The story opens in a bar as our protagonist, buzzing on meth, eyes his fellow patrons for transportable accessories. The man he picks for his target, an ominously large fellow, has $40,000 in hundreds in his stylish trench coat. That wad of cash, needless to say, isn't the boon our protagonist-cum-addict might hope for.
That's the setup for the principal story in Tony Knighton's Happy Hour: And Other Philadelphia Cruelties. The book's style aspires to reach the pinnacles of George Pelecanos (D.C.) or Dennis Lehane (Boston) in that it is deeply rooted in a very specific urban environment of the Northeast Corridor. The opening chapters of Happy Hour even include a madcap chase from the Wanamaker Building to City Hall, down into the 15th Street subway station, and back through the tunnels to the 13th Street station. Not a bad way to shake an incredibly brassed-off thug, if dodging heavy rail transit is a skill you possess.
Happy Hour is Knighton's first book and is informed in equal parts by his (almost) lifelong residency in Philadelphia, his nearly 30 years with the firefighters, and his insatiable appetite for crime fiction. He's a fan of James Ellroy, Donald Westlake (under the alias Richard Stark), and George V. Higgins, the Boston prosecutor-turned-novelist. Knighton buys every used copy of Higgins' debut, The Friends of Eddie Coyle, that he sees. There are always others who haven't read Higgins, to their detriment.

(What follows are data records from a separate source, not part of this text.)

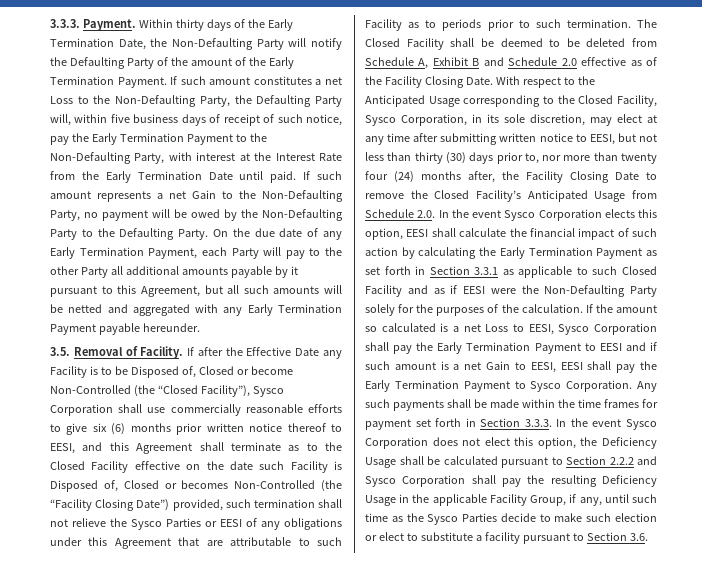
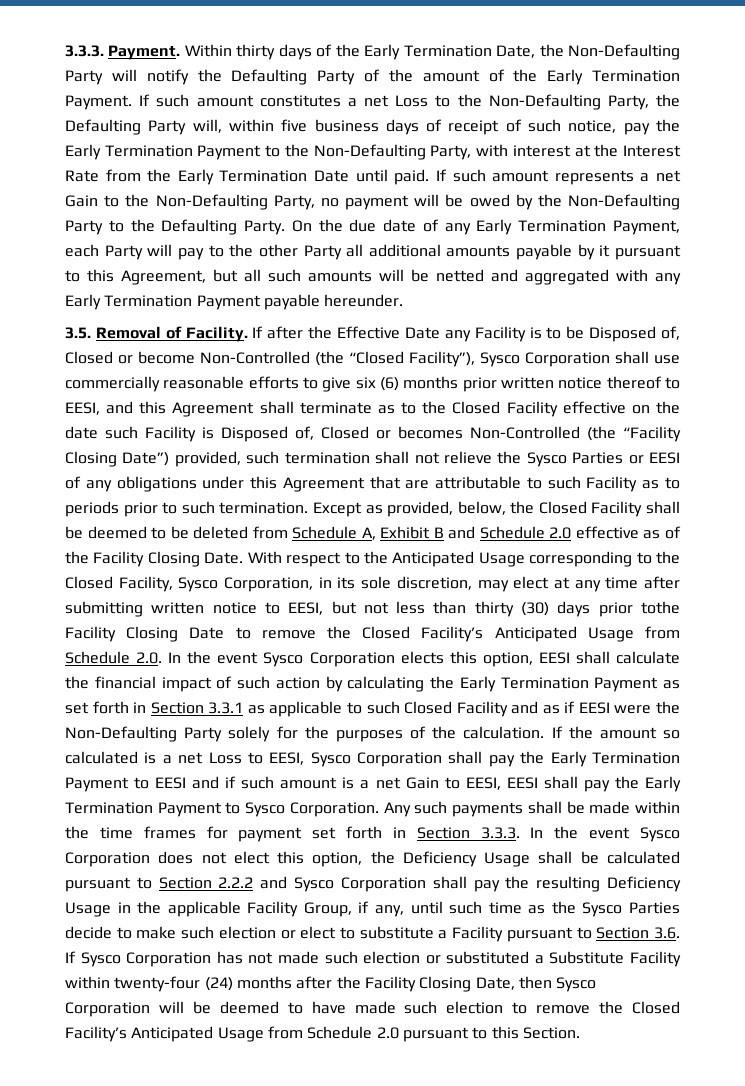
[637,19,657,28] The -> [312,501,535,517] Except as provided, below, the
[524,152,657,164] [365,171,519,183] to, nor more than twenty four (24) months after, the -> [641,601,680,614] tothe
[484,532,520,544] facility -> [452,926,504,942] Facility
(648, 537) none -> [65,951,681,967] [65,976,597,992] [65,1001,680,1017] [65,1026,580,1042] If Sysco Corporation has not made such election or substituted a Substitute Facility within twenty-four (24) months after the Facility Closing Date, then Sysco Corporation will be deemed to have made such election to remove the Closed Facility’s Anticipated Usage from Schedule 2.0 pursuant to this Section.

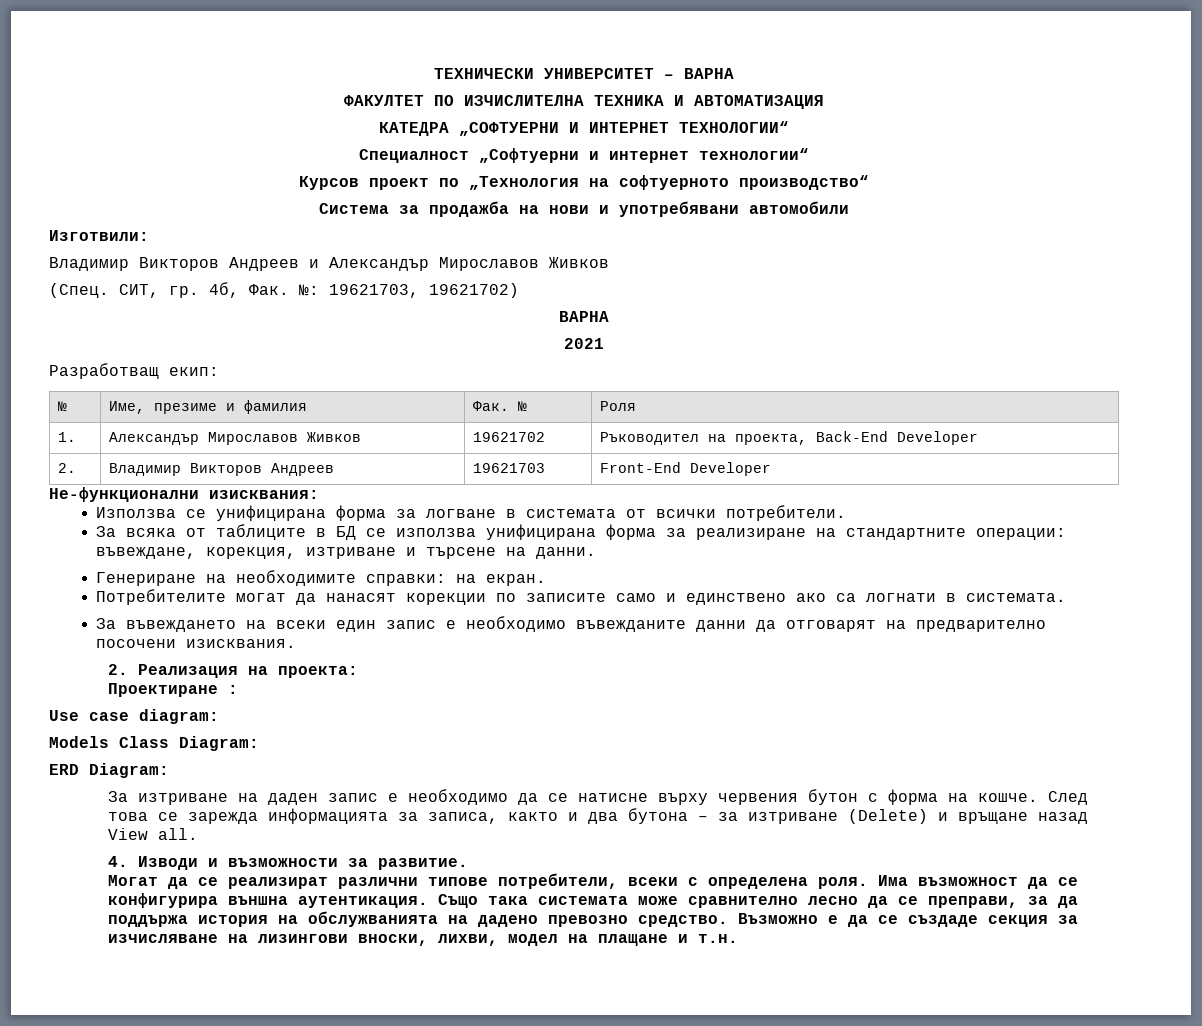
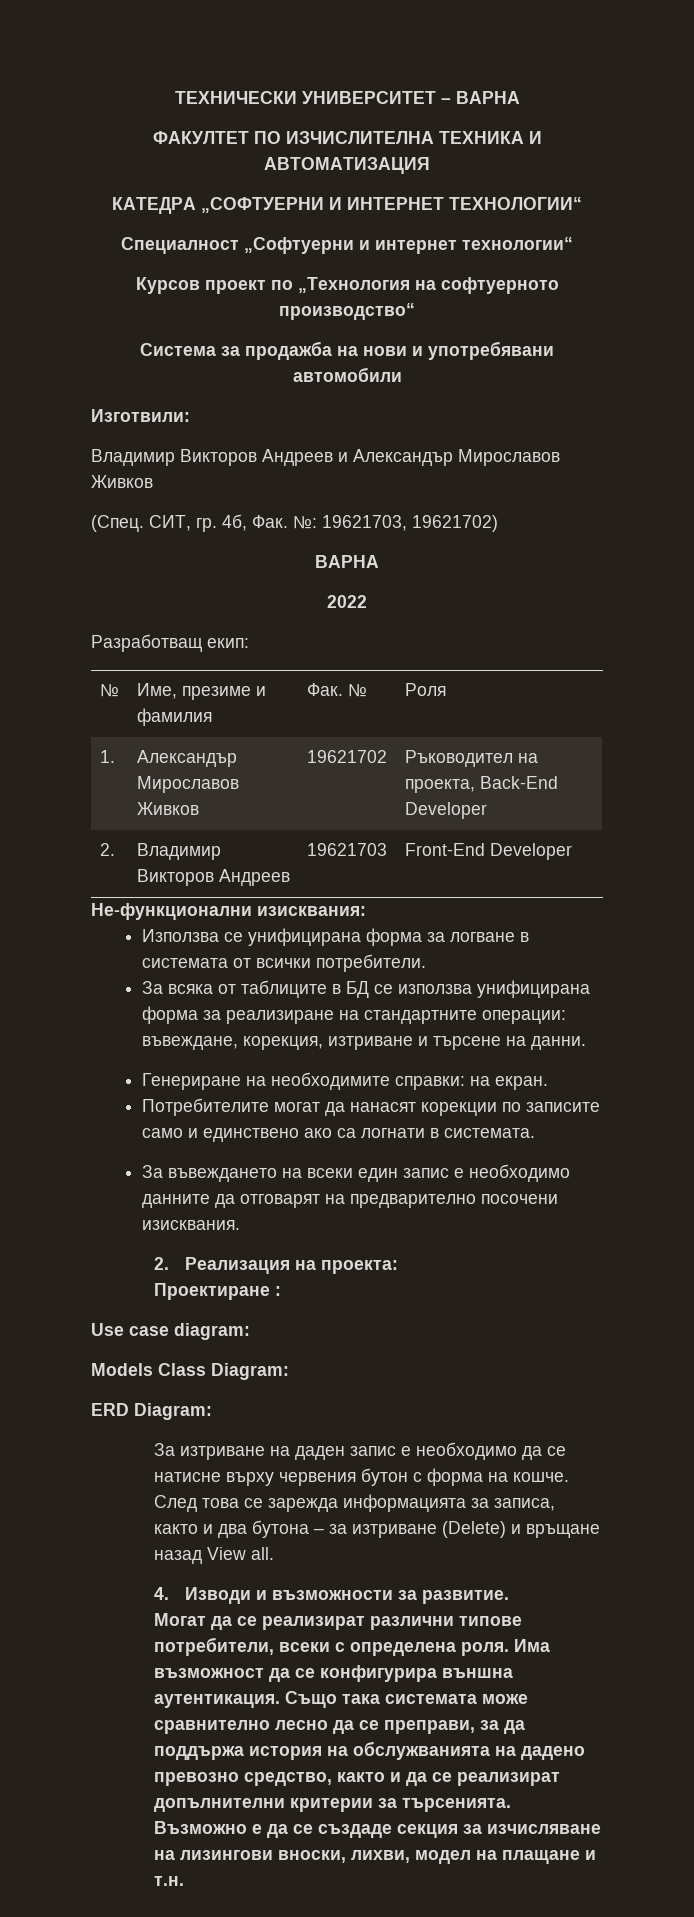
[564,338,604,349] 2021 -> [327,595,367,608] 2022
[576,620,747,632] въвежданите данни -> [141,1194,210,1208] данните
[638,915,729,927] средство. -> [243,1772,560,1786] [153,1798,511,1812] средство, както и да се реализират допълнителни критерии за търсенията.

Knighton started writing 12 years ago after years of talking about it at the local tavern with his friends. He decided to quit drinking and spend his time at a desk after work instead of at a bar stool.

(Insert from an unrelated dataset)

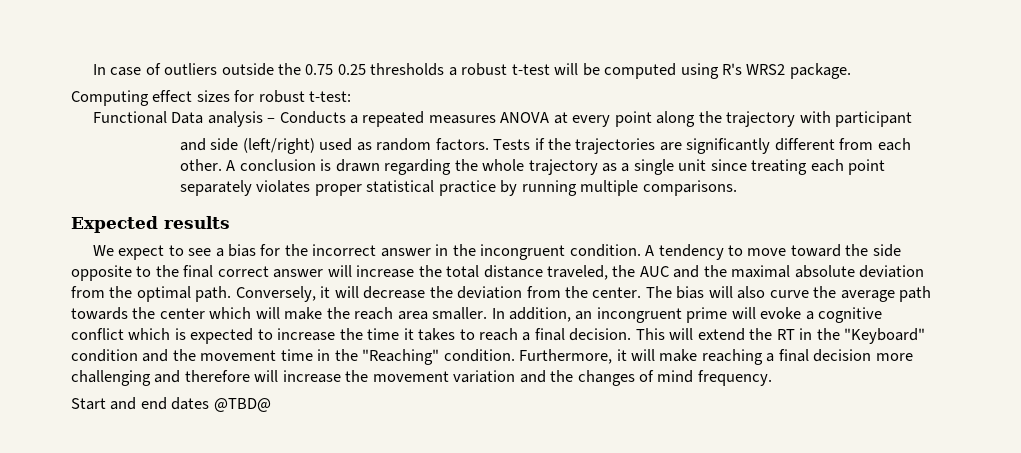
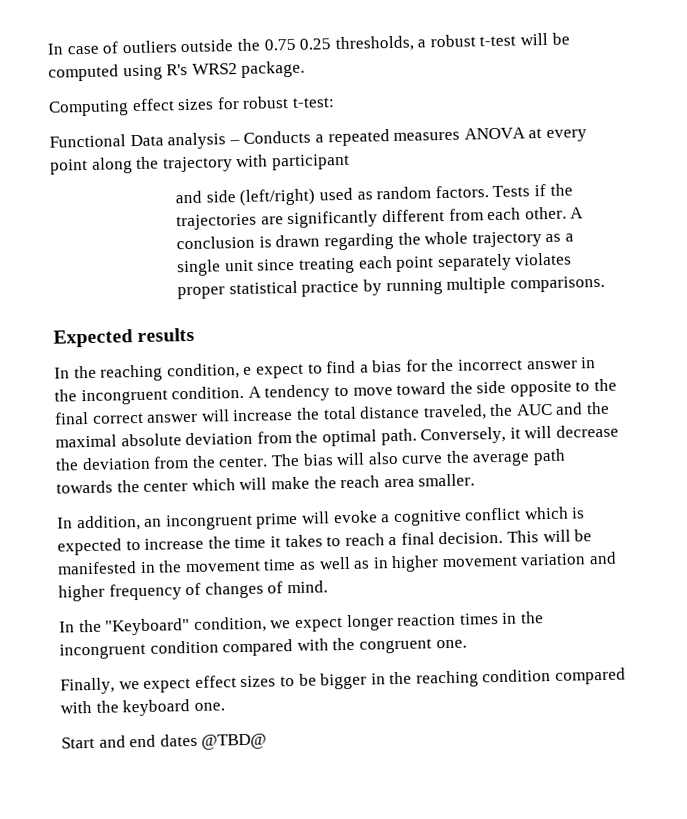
[370,63,445,76] thresholds -> [334,35,414,53] thresholds,
[92,245,114,256] We -> [54,363,253,382] In the reaching condition, e
[188,248,212,256] see -> [326,360,357,374] find
(488, 313) none -> (476, 480) //
[697,328,926,344] [71,349,913,365] [71,370,772,386] extend the RT in the "Keyboard" condition and the movement time in the "Reaching" condition. Furthermore, it will make reaching a final decision more challenging and therefore will increase the movement variation and the changes of mind frequency. -> [574,529,593,542] [57,551,618,575] [58,580,328,602] [59,611,544,636] [59,637,467,660] [60,667,627,695] [60,699,225,717] be manifested in the movement time as well as in higher movement variation and higher frequency of changes of mind. // In the "Keyboard" condition, we expect longer reaction times in the incongruent condition compared with the congruent one. // Finally, we expect effect sizes to be bigger in the reaching condition compared with the keyboard one.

"I've always read pretty voraciously and, like a lot of people, thought about writing when I read something poorly written - I could do better than this," says Knighton. "I made a pact with myself to stop thinking about things and start doing them. I would find out pretty quickly if I wasn't any good."
Judging by Happy Hour, Knighton made the right choice. The story unspools in one long chase over the course of a night. There are a few fumbles, and everything ties together too neatly, but on the whole, it is a gripping and fast-paced thriller, with a protagonist who is relatable, if not likable. (He used to be a white-collar guy, but got hooked on speed and was reduced to petty theft.)

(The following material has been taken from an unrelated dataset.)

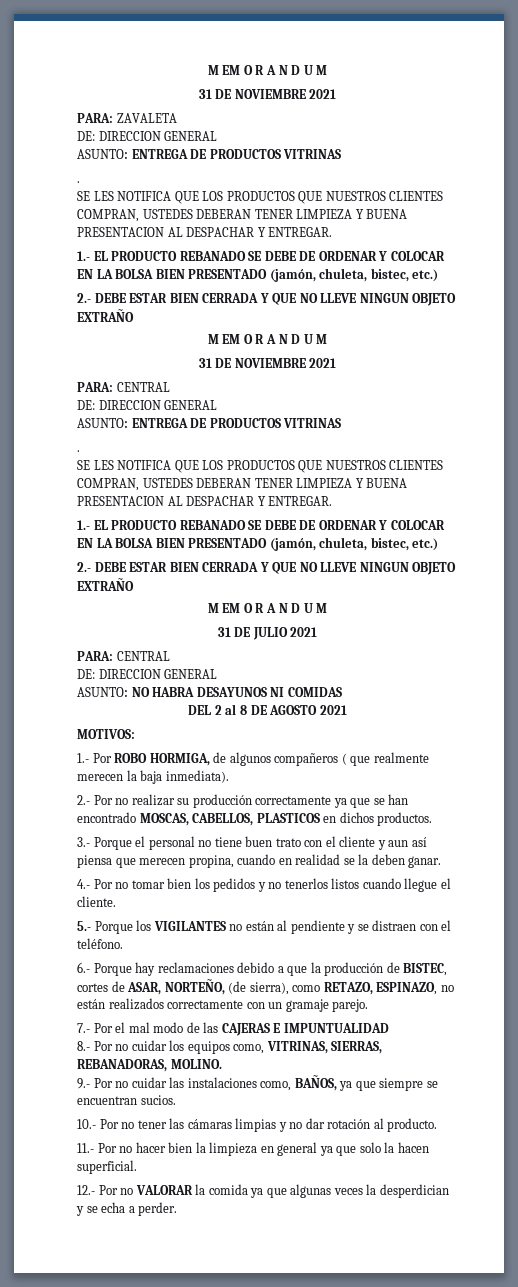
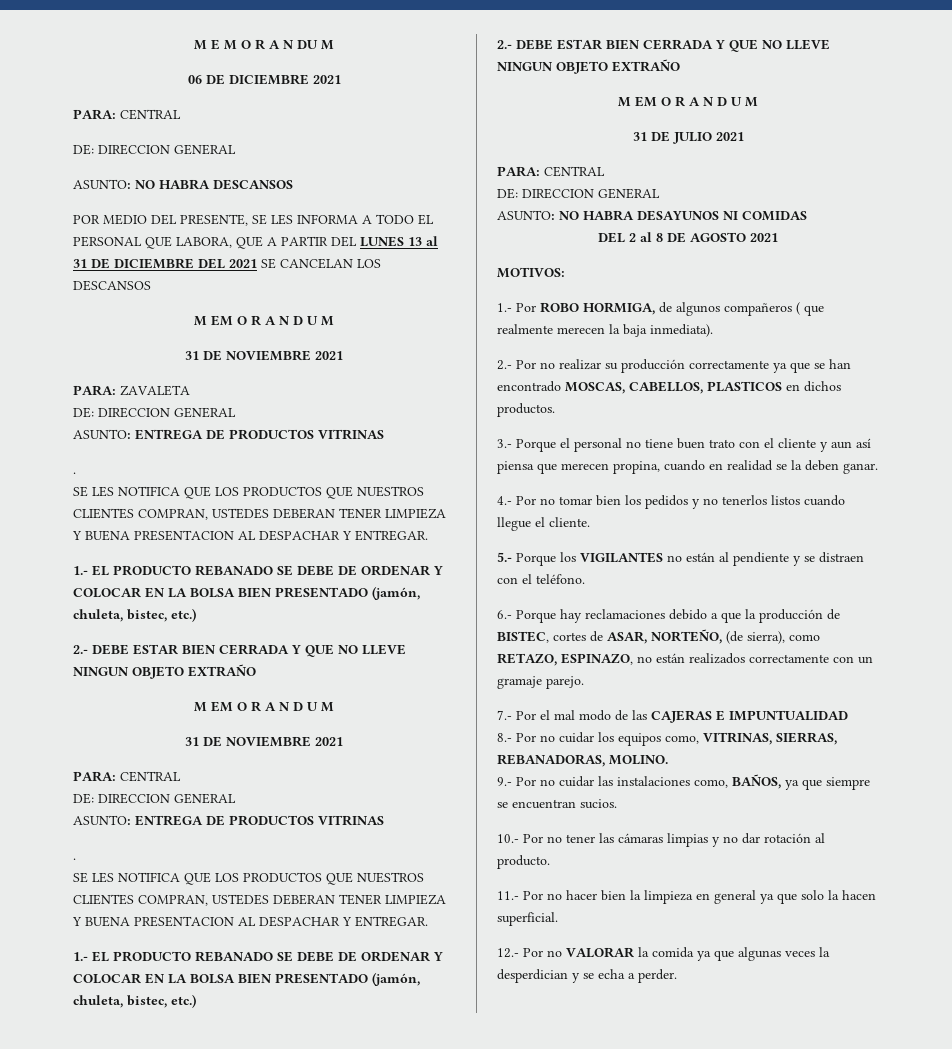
[207,65,219,75] M -> [194,39,334,50] [187,74,341,85] [73,109,181,120] [73,144,236,155] [73,179,293,190] [73,214,434,226] [73,236,438,249] [73,258,381,269] [73,280,151,291] [194,316,207,326] M E M O R A N DU M // 06 DE DICIEMBRE 2021 // PARA: CENTRAL // DE: DIRECCION GENERAL // ASUNTO: NO HABRA DESCANSOS // POR MEDIO DEL PRESENTE, SE LES INFORMA A TODO EL PERSONAL QUE LABORA, QUE A PARTIR DEL LUNES 13 al 31 DE DICIEMBRE DEL 2021 SE CANCELAN LOS DESCANSOS // M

Knighton has lived in Mount Airy since 1963 - not counting a year in Toronto and a few more in the Marines - and he will give a reading from Happy Hour at Mount Airy Read & Eat (the successor to Walk a Crooked Mile), 7141 Germantown Ave., on Thursday starting at 7 p.m. Admission is free. Happy Hour: And Other Philadelphia Cruelties is available on Amazon's Kindle app for $6, and will be for sale in print later this summer.